Confessou vários crimes relacionados com lavagem de dinheiro e um esquema de Bitcoin, mas acaba por ser o homem libertado na sequência de um acordo
Em 2017 foi preso na Grécia, três anos depois foi condenado em França e agora estava à espera de condenação na Califórnia, onde confessou ser parcialmente culpado das acusações que tinha pendente.
Alexander Vinnik, conhecido mafioso ligado ao cibercrime, é, segundo o The New York Times, o homem que os Estados Unidos vão libertar em troca do regresso do professor Marc Fogel, norte-americano que estava detido na Rússia desde 2021 e a cumprir uma pena de 14 anos, depois de condenado por posse de canábis, sendo que a droga lhe tinha sido receitada para efeitos medicinais.

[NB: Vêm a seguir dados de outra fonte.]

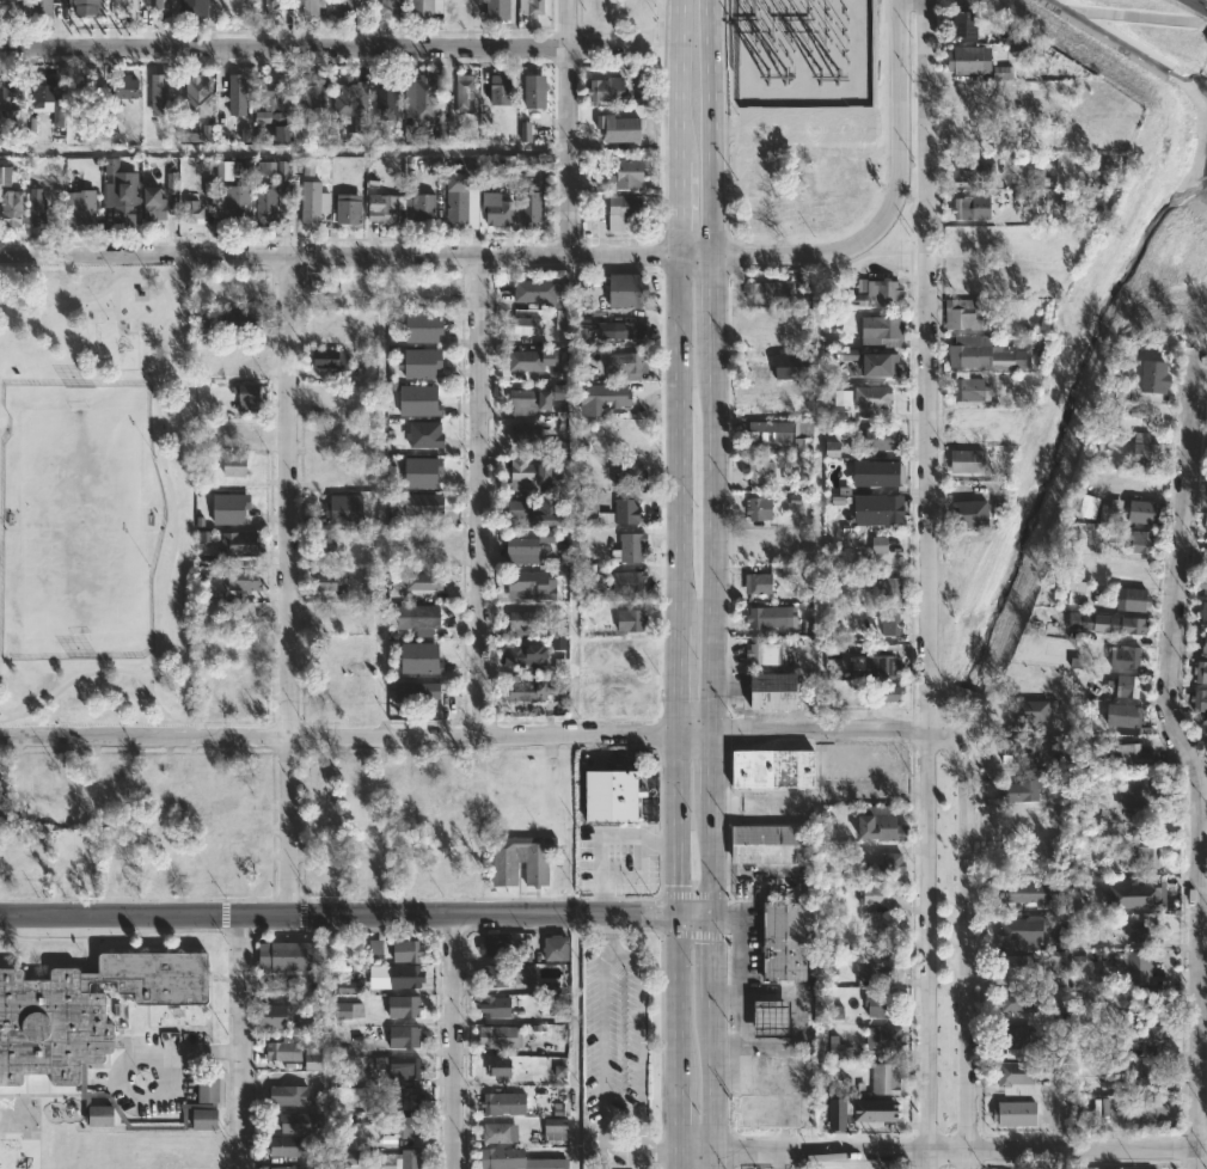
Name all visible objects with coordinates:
road: (1201, 3)
building: (272, 7)
building: (312, 7)
building: (89, 8)
building: (164, 8)
building: (196, 8)
building: (342, 8)
building: (387, 8)
building: (532, 8)
building: (42, 9)
building: (428, 10)
building: (500, 10)
building: (9, 11)
building: (454, 15)
road: (682, 22)
road: (708, 22)
building: (961, 23)
road: (643, 29)
building: (1022, 40)
road: (317, 48)
power substation: (802, 54)
building: (966, 59)
building: (1002, 73)
building: (126, 90)
building: (316, 90)
building: (502, 90)
building: (608, 90)
building: (86, 92)
building: (465, 92)
building: (536, 92)
building: (978, 93)
building: (160, 94)
building: (13, 95)
building: (198, 96)
building: (351, 96)
building: (239, 97)
building: (49, 98)
building: (423, 99)
building: (387, 102)
building: (275, 103)
road: (733, 118)
building: (621, 128)
building: (297, 129)
road: (569, 129)
building: (524, 132)
building: (281, 134)
building: (971, 138)
road: (710, 150)
road: (680, 151)
building: (530, 166)
building: (273, 168)
building: (308, 169)
building: (224, 170)
building: (973, 171)
building: (5, 175)
building: (624, 177)
building: (172, 182)
building: (210, 188)
building: (462, 198)
building: (1039, 200)
building: (156, 202)
building: (273, 203)
building: (314, 203)
building: (123, 204)
building: (532, 204)
building: (236, 205)
building: (39, 207)
building: (14, 208)
building: (82, 208)
building: (385, 208)
building: (973, 208)
building: (426, 210)
building: (192, 211)
building: (624, 211)
building: (499, 212)
building: (350, 215)
road: (557, 258)
building: (628, 289)
building: (538, 290)
road: (52, 291)
building: (874, 292)
building: (770, 293)
building: (966, 313)
building: (244, 319)
building: (561, 319)
building: (529, 325)
building: (425, 326)
building: (630, 328)
building: (881, 330)
building: (982, 353)
road: (929, 354)
building: (245, 357)
building: (330, 359)
building: (528, 359)
building: (870, 361)
building: (424, 362)
building: (629, 365)
building: (786, 368)
building: (1150, 375)
building: (967, 389)
building: (559, 392)
building: (610, 393)
building: (250, 396)
building: (870, 396)
building: (842, 397)
building: (422, 400)
building: (533, 400)
building: (782, 432)
building: (528, 433)
building: (427, 434)
building: (884, 437)
building: (556, 448)
building: (831, 449)
building: (1141, 449)
building: (970, 460)
building: (237, 465)
building: (560, 470)
building: (424, 471)
building: (630, 473)
building: (532, 474)
building: (883, 474)
building: (759, 475)
park: (97, 495)
road: (481, 497)
building: (1086, 506)
building: (232, 507)
building: (757, 508)
building: (346, 509)
building: (541, 509)
building: (593, 509)
building: (880, 509)
building: (629, 510)
building: (1111, 510)
building: (1138, 511)
building: (420, 512)
building: (967, 513)
park: (80, 522)
building: (1205, 527)
road: (172, 529)
building: (1112, 536)
building: (1134, 539)
building: (239, 541)
building: (326, 543)
building: (431, 545)
building: (879, 545)
building: (632, 547)
building: (522, 549)
building: (1203, 552)
building: (246, 580)
building: (325, 580)
building: (427, 580)
building: (631, 581)
building: (1201, 582)
building: (760, 583)
building: (532, 585)
road: (714, 585)
road: (679, 586)
road: (286, 587)
building: (890, 587)
building: (1075, 591)
building: (1129, 598)
building: (1201, 612)
building: (768, 617)
building: (426, 619)
building: (632, 620)
building: (1080, 621)
building: (529, 622)
building: (892, 623)
building: (1114, 624)
building: (1202, 642)
building: (765, 653)
building: (1121, 655)
building: (529, 656)
building: (423, 657)
building: (885, 660)
building: (1199, 671)
road: (149, 682)
road: (145, 684)
building: (1123, 686)
building: (535, 689)
building: (778, 690)
building: (416, 691)
building: (889, 693)
building: (1198, 699)
building: (1030, 711)
building: (1117, 713)
road: (216, 719)
building: (1202, 726)
road: (470, 737)
building: (1016, 750)
building: (1128, 753)
road: (1193, 758)
building: (770, 768)
building: (318, 777)
building: (1028, 785)
building: (1134, 789)
building: (612, 795)
building: (1096, 814)
building: (879, 824)
building: (773, 843)
building: (1145, 855)
building: (523, 859)
parking lot: (617, 859)
building: (892, 863)
building: (872, 868)
road: (1203, 890)
building: (880, 894)
building: (1133, 895)
building: (1025, 896)
road: (338, 914)
road: (695, 915)
building: (1020, 928)
road: (610, 930)
building: (1143, 931)
building: (788, 940)
building: (497, 945)
building: (375, 947)
road: (965, 947)
building: (558, 948)
road: (929, 950)
building: (408, 951)
building: (287, 955)
building: (874, 965)
building: (1013, 966)
building: (1131, 966)
building: (511, 974)
building: (409, 977)
building: (1057, 978)
building: (1148, 998)
building: (1013, 1001)
building: (881, 1005)
building: (497, 1006)
building: (406, 1007)
building: (560, 1007)
building: (86, 1010)
building: (349, 1010)
building: (836, 1012)
building: (274, 1016)
building: (771, 1017)
road: (640, 1023)
building: (1129, 1035)
building: (501, 1036)
building: (407, 1037)
building: (888, 1038)
building: (1010, 1039)
road: (454, 1041)
road: (241, 1042)
road: (601, 1042)
road: (678, 1042)
road: (715, 1042)
building: (836, 1049)
road: (173, 1051)
building: (286, 1051)
parking lot: (614, 1051)
building: (313, 1057)
building: (380, 1062)
building: (407, 1069)
building: (499, 1071)
building: (1141, 1075)
building: (1013, 1077)
building: (887, 1079)
building: (210, 1090)
building: (291, 1091)
building: (773, 1093)
building: (411, 1098)
building: (505, 1104)
building: (1150, 1109)
building: (872, 1110)
building: (1017, 1111)
building: (836, 1114)
building: (103, 1116)
building: (207, 1119)
building: (302, 1122)
building: (405, 1127)
building: (556, 1129)
building: (499, 1133)
road: (641, 1137)
building: (290, 1147)
road: (943, 1148)
road: (660, 1155)
building: (346, 1157)
road: (616, 1157)
building: (403, 1159)
building: (518, 1160)
building: (289, 1167)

Atualmente com 44 anos, este homem é um perito em informática que se encontra detido nos Estados Unidos na sequência de acusações relacionadas com lavagem de dinheiro através de Bitcoin.
Embora não tenha confessado todos os crimes de que estava acusado, Alexander Vinnik disse ao tribunal da Califórnia que era culpado de alguns dos 21 dos crimes que pendiam sobre si.
Depois de Donald Trump ter dito que a Rússia não tinha pedido “nada de mais” para libertar Marc Fogel, o Kremlin acabou por anunciar antecipadamente que um cidadão russo ia ser libertado, à imagem do que já tinha sido feito anteriormente noutros casos. O conselheiro nacional de segurança da Casa Branca chamou ao gesto russo uma “amostra de boa-fé”, vendo ali sinais de que há uma relação para desenvolver.
O “nada de mais” é, sabe-se agora, o homem de 44 anos originário da remota região de Kurgan, para lá dos Montes Urais, já na Rússia asiática.
Entre 2011 e 2017 trabalhou na BTC-e, uma corretora de criptomoedas que o Departamento de Justiça dos Estados Unidos descreveu como uma das principais correntes de transferência de dinheiro entre os cibercriminosos.
A agência RIA Novosti noticiou que o homem foi detido a 25 de julho de 2017 na península de Halkidiki, na Grécia, onde estava de férias, a pedido dos Estados Unidos. Estava com os filhos e foi à frente deles que foi algemado e levado pelas autoridades.
As bases para a detenção eram suspeitas de lavagem de dinheiro que ascendiam a quase quatro mil milhões de euros através do comércio de Bitcoin. Rapidamente se tornou alvo de processos de extradição para Estados Unidos, claro, mas também para França e para a Rússia.
Em 2018 acabou por entrar numa greve de fome de três meses em protesto contra a sua detenção na Grécia, mas só a 5 de agosto de 2022 é que foi visto num tribunal norte-americano, em São Francisco, onde acabou por responder pelos indícios dos tais 21 crimes.
Na sequência de um longo julgamento, Alexander Vinnik acabou por confessar, em 2024, um esquema de conspiração para lavagem de dinheiro, o mesmo crime pelo qual era acusado em França, pode onde não chegou a passar.
O seu advogado, Arkady Bukh, acabou por confessar que o seu cliente admitiu uma série de crimes num acordo que lhe permitiu reduzir a pena para 10 anos de prisão efetiva, sendo que o tempo de condenação inicialmente previsto era bem maior.
Talvez num sinal de que saberia de alguma coisa, a mãe de Alexander, Vera Vinnik, disse em janeiro deste ano que esperava que a chegada de Donald Trump à Casa Branca pudesse trazer algum desenvolvimento, preferencialmente a libertação do seu filho.
Em declarações reproduzidas pela agência RIA Novosti, Vera Vinnik disse que Donald Trump era um “homem clássico, de família, adequado neste ponto de vista, que disse que só reconhecia dois géneros, masculino e feminino”.
Nem há 15 dias, a 30 de janeiro, o Departamento de Justiça reiterou as suas alegações, dizendo que Alexander Vinnik “era um dos operadores da BTC-e, que era uma das maiores casas de câmbio virtuais”, mas também “uma das principais formas de os cibercriminosos transferirem dinheiro em todo o mundo”.